Problem description: Pull out each line of the records that contains the string "area", matching its capitalization exactly.

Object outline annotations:
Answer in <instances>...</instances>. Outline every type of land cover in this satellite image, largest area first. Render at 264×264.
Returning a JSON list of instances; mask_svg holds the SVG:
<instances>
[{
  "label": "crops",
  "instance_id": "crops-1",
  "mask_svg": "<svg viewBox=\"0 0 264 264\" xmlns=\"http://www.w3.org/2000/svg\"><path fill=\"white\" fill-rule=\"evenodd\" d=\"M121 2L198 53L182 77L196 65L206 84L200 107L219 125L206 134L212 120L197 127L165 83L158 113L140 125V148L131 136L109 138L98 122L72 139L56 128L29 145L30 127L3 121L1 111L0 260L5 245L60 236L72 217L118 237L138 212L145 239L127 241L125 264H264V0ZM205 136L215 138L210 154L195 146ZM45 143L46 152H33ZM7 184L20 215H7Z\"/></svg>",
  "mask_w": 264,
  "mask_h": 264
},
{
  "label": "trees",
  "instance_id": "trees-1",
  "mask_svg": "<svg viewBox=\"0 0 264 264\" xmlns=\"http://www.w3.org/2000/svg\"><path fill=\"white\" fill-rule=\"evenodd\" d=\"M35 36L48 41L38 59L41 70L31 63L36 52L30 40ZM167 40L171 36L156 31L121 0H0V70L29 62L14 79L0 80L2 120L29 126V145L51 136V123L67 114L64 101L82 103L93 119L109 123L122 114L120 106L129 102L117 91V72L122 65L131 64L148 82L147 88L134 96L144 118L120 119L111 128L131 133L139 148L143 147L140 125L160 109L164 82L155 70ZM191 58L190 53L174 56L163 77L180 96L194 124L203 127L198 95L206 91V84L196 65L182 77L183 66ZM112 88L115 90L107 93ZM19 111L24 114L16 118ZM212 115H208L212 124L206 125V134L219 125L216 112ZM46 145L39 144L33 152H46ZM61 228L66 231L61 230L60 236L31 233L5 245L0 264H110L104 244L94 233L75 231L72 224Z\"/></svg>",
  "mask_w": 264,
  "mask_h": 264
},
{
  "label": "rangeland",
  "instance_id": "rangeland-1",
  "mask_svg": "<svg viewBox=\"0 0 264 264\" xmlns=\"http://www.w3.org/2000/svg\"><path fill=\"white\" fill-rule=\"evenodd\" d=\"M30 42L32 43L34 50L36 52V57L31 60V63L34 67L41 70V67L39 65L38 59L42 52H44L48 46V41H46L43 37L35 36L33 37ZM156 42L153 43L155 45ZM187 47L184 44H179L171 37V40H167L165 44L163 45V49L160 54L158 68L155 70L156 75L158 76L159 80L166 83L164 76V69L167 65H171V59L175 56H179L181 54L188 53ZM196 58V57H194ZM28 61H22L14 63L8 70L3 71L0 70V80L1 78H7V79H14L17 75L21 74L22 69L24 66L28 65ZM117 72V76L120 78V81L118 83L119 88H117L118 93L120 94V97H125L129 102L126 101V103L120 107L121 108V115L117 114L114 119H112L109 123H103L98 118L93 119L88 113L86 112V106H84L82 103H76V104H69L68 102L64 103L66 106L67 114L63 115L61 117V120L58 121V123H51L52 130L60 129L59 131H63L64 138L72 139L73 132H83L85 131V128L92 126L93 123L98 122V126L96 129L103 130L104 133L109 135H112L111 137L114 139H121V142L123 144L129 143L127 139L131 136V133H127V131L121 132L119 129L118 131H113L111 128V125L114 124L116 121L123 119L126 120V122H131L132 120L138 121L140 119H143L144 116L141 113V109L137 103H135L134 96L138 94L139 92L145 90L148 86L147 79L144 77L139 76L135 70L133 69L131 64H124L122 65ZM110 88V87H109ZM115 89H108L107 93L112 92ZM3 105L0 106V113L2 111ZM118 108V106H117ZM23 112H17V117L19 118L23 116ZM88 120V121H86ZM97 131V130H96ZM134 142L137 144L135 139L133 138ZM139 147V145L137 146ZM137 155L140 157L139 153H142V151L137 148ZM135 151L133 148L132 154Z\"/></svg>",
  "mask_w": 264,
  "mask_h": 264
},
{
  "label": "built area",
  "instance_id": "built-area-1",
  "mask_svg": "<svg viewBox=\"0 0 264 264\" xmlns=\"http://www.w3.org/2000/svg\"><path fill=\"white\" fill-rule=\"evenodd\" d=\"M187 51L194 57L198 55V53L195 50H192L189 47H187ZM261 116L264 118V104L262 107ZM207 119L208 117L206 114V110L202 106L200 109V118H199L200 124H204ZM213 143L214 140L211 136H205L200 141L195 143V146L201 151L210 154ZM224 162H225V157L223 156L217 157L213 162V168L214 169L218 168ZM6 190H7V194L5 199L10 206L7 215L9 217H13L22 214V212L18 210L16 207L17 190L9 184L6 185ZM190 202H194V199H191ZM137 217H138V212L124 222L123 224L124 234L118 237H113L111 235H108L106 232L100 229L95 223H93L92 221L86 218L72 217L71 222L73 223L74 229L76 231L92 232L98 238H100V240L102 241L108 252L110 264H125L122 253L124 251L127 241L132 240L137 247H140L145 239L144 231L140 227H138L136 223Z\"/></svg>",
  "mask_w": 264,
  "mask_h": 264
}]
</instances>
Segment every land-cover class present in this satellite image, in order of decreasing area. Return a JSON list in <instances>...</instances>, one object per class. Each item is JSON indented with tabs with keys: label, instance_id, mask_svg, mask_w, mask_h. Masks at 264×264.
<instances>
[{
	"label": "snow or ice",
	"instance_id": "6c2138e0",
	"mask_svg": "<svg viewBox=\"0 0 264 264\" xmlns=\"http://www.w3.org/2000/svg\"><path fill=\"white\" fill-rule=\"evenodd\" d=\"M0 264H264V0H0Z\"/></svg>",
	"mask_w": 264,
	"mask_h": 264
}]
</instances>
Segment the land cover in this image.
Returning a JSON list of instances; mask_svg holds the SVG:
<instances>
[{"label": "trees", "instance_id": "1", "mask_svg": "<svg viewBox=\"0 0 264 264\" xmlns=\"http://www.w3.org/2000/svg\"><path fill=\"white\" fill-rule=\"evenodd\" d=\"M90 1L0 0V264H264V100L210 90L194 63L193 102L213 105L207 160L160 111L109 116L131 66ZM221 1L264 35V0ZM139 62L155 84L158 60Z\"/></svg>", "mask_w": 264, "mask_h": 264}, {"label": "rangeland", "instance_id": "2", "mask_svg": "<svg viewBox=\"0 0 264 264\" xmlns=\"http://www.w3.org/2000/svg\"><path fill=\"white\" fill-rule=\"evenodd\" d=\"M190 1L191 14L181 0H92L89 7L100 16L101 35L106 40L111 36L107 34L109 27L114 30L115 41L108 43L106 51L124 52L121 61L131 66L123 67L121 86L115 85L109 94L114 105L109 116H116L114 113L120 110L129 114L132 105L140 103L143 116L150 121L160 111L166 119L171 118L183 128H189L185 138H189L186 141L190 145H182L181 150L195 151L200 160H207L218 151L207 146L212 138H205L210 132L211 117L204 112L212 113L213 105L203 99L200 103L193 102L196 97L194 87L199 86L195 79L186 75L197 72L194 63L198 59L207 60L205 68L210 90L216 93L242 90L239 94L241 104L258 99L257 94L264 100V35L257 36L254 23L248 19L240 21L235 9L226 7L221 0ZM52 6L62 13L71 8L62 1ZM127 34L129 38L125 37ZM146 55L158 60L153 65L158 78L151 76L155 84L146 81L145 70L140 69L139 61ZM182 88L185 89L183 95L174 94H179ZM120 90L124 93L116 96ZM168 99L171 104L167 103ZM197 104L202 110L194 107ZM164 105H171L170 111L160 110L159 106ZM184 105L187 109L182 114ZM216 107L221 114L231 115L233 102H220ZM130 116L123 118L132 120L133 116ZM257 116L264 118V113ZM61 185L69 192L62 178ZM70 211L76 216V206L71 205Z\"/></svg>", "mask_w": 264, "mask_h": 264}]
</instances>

Response:
Answer in <instances>...</instances>. Outline every type of land cover in this satellite image, largest area first. Render at 264×264.
  "label": "built area",
  "instance_id": "built-area-1",
Segment every land-cover class present in this satellite image, in order of decreasing area. Return a JSON list in <instances>...</instances>, one object per class. Each item is JSON indented with tabs with keys: label, instance_id, mask_svg, mask_w, mask_h. Masks at 264×264.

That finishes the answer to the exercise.